[Data Boundary: Start]

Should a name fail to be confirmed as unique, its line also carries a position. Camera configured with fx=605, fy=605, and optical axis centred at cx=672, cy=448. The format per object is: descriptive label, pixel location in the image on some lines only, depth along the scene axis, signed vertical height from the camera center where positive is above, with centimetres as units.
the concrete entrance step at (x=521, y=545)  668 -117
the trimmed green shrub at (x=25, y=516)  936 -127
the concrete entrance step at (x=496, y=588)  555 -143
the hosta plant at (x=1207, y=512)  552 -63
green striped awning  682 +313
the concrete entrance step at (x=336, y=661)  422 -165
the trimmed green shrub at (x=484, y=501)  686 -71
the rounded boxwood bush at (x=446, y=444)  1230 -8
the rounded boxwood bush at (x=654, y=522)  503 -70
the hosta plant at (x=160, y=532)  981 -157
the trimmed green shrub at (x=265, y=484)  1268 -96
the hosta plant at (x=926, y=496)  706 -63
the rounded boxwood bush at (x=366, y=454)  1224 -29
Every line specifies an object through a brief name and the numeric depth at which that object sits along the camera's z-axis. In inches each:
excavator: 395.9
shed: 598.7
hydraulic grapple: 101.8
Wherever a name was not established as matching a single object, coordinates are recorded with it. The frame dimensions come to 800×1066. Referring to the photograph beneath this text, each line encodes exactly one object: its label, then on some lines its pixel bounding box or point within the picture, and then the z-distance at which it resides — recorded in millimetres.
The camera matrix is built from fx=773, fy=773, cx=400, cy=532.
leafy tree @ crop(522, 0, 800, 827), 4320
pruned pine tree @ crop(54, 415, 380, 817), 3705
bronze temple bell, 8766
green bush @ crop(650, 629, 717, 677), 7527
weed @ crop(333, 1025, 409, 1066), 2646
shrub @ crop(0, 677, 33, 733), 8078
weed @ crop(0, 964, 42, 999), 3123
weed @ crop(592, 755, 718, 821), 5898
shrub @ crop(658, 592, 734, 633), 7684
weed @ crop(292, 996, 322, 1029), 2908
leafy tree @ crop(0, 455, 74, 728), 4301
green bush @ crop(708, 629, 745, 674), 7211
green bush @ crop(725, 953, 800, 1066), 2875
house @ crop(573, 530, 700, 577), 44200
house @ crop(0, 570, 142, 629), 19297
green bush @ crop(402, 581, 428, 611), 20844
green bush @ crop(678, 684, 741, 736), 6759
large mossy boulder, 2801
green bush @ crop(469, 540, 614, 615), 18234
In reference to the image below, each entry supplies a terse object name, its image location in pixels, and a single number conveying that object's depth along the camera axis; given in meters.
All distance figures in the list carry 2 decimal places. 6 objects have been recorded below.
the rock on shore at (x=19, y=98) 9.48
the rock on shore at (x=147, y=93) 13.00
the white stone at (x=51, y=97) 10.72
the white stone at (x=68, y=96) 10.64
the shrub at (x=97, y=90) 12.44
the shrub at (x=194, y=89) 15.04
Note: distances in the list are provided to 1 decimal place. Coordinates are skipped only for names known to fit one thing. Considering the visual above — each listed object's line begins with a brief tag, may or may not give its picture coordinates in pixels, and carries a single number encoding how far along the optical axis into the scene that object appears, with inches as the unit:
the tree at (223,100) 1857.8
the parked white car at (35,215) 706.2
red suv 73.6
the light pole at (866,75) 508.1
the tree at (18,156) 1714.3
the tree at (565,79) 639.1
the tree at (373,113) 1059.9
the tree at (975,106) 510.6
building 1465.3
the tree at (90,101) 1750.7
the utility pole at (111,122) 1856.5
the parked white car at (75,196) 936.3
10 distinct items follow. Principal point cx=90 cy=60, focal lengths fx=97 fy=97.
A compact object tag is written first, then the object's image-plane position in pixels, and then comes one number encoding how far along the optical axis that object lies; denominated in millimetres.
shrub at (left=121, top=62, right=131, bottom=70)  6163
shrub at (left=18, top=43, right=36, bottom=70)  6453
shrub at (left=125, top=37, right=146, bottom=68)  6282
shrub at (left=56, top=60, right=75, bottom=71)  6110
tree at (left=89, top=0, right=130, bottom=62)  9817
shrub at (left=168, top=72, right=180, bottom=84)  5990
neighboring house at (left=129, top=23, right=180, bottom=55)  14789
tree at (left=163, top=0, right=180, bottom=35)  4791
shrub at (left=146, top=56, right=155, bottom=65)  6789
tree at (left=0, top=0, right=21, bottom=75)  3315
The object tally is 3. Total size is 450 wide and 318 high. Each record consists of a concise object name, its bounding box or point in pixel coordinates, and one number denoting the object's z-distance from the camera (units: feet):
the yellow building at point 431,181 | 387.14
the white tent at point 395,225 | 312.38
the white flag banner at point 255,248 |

[Data Boundary: End]

▶ _Problem statement_
Line by line, copy the entries above exactly as they appear.

▶ _Exercise answer_
Should a name fail to be confirmed as unique, its line also carries a position. Camera configured with fx=605, fy=605, and optical axis centred at cx=672, cy=448. The format per object is: descriptive label, pixel location in the image on some lines only, depth along the scene axis, signed vertical height from the camera center where positive is above, with centimetres as units.
the concrete entrance step at (x=521, y=545)  668 -117
the trimmed green shrub at (x=25, y=516)  936 -127
the concrete entrance step at (x=496, y=588)  555 -143
the hosta plant at (x=1207, y=512)  552 -63
green striped awning  682 +313
the concrete entrance step at (x=336, y=661)  422 -165
the trimmed green shrub at (x=484, y=501)  686 -71
the rounded boxwood bush at (x=446, y=444)  1230 -8
the rounded boxwood bush at (x=654, y=522)  503 -70
the hosta plant at (x=160, y=532)  981 -157
the trimmed green shrub at (x=265, y=484)  1268 -96
the hosta plant at (x=926, y=496)  706 -63
the rounded boxwood bush at (x=366, y=454)  1224 -29
Every line specifies an object through a brief name and the numeric depth at which that object sits along the camera's z-axis. In inches each:
excavator: 395.9
shed: 598.7
hydraulic grapple: 101.8
Wherever a name was not established as matching a single object, coordinates are recorded with it. The frame dimensions come to 800×1066. Referring to the photograph beneath this text, each line encodes exactly one object: its label, then on some lines its pixel bounding box or point within the picture, and then the z-distance at which it resides — recorded in millimetres.
The camera matrix is built from fx=773, fy=773, cx=400, cy=532.
leafy tree @ crop(522, 0, 800, 827), 4320
pruned pine tree @ crop(54, 415, 380, 817), 3705
bronze temple bell, 8766
green bush @ crop(650, 629, 717, 677), 7527
weed @ crop(333, 1025, 409, 1066), 2646
shrub @ crop(0, 677, 33, 733), 8078
weed @ crop(0, 964, 42, 999), 3123
weed @ crop(592, 755, 718, 821), 5898
shrub @ crop(658, 592, 734, 633), 7684
weed @ crop(292, 996, 322, 1029), 2908
leafy tree @ crop(0, 455, 74, 728), 4301
green bush @ crop(708, 629, 745, 674), 7211
green bush @ crop(725, 953, 800, 1066), 2875
house @ crop(573, 530, 700, 577), 44200
house @ crop(0, 570, 142, 629), 19297
green bush @ crop(402, 581, 428, 611), 20844
green bush @ crop(678, 684, 741, 736), 6759
large mossy boulder, 2801
green bush @ crop(469, 540, 614, 615), 18234
In reference to the image below, each entry supplies a terse object name, its image location in pixels, and a single number conveying that object's depth along the camera axis; given in meters.
All distance figures in the list carry 2 decimal places. 6 objects have been recorded below.
the rock on shore at (x=19, y=98) 9.48
the rock on shore at (x=147, y=93) 13.00
the white stone at (x=51, y=97) 10.72
the white stone at (x=68, y=96) 10.64
the shrub at (x=97, y=90) 12.44
the shrub at (x=194, y=89) 15.04
Note: distances in the list are provided to 1 decimal place. Coordinates are skipped only for names known to fit one thing. Considering the visual above — each listed object's line begins with a brief tag, may or may not give its picture coordinates in pixels, and carries a single number encoding how far along the optical axis into the scene that object appears, with inches as the unit:
the tree at (223,100) 1857.8
the parked white car at (35,215) 706.2
red suv 73.6
the light pole at (866,75) 508.1
the tree at (18,156) 1714.3
the tree at (565,79) 639.1
the tree at (373,113) 1059.9
the tree at (975,106) 510.6
building 1465.3
the tree at (90,101) 1750.7
the utility pole at (111,122) 1856.5
the parked white car at (75,196) 936.3
10 distinct items follow. Principal point cx=90 cy=60, focal lengths fx=97 fy=97.
A compact object tag is written first, then the object's image-plane position in pixels, and then comes one number encoding how far along the optical axis that object lies; denominated in millimetres.
shrub at (left=121, top=62, right=131, bottom=70)  6163
shrub at (left=18, top=43, right=36, bottom=70)  6453
shrub at (left=125, top=37, right=146, bottom=68)  6282
shrub at (left=56, top=60, right=75, bottom=71)  6110
tree at (left=89, top=0, right=130, bottom=62)  9817
shrub at (left=168, top=72, right=180, bottom=84)  5990
neighboring house at (left=129, top=23, right=180, bottom=55)  14789
tree at (left=163, top=0, right=180, bottom=35)  4791
shrub at (left=146, top=56, right=155, bottom=65)  6789
tree at (left=0, top=0, right=21, bottom=75)  3315
The object tally is 3. Total size is 450 wide and 318 high. Each record consists of a concise object name, its bounding box or point in pixel coordinates, and one number denoting the object's z-distance from the camera (units: feet):
the yellow building at point 431,181 | 387.14
the white tent at point 395,225 | 312.38
the white flag banner at point 255,248 |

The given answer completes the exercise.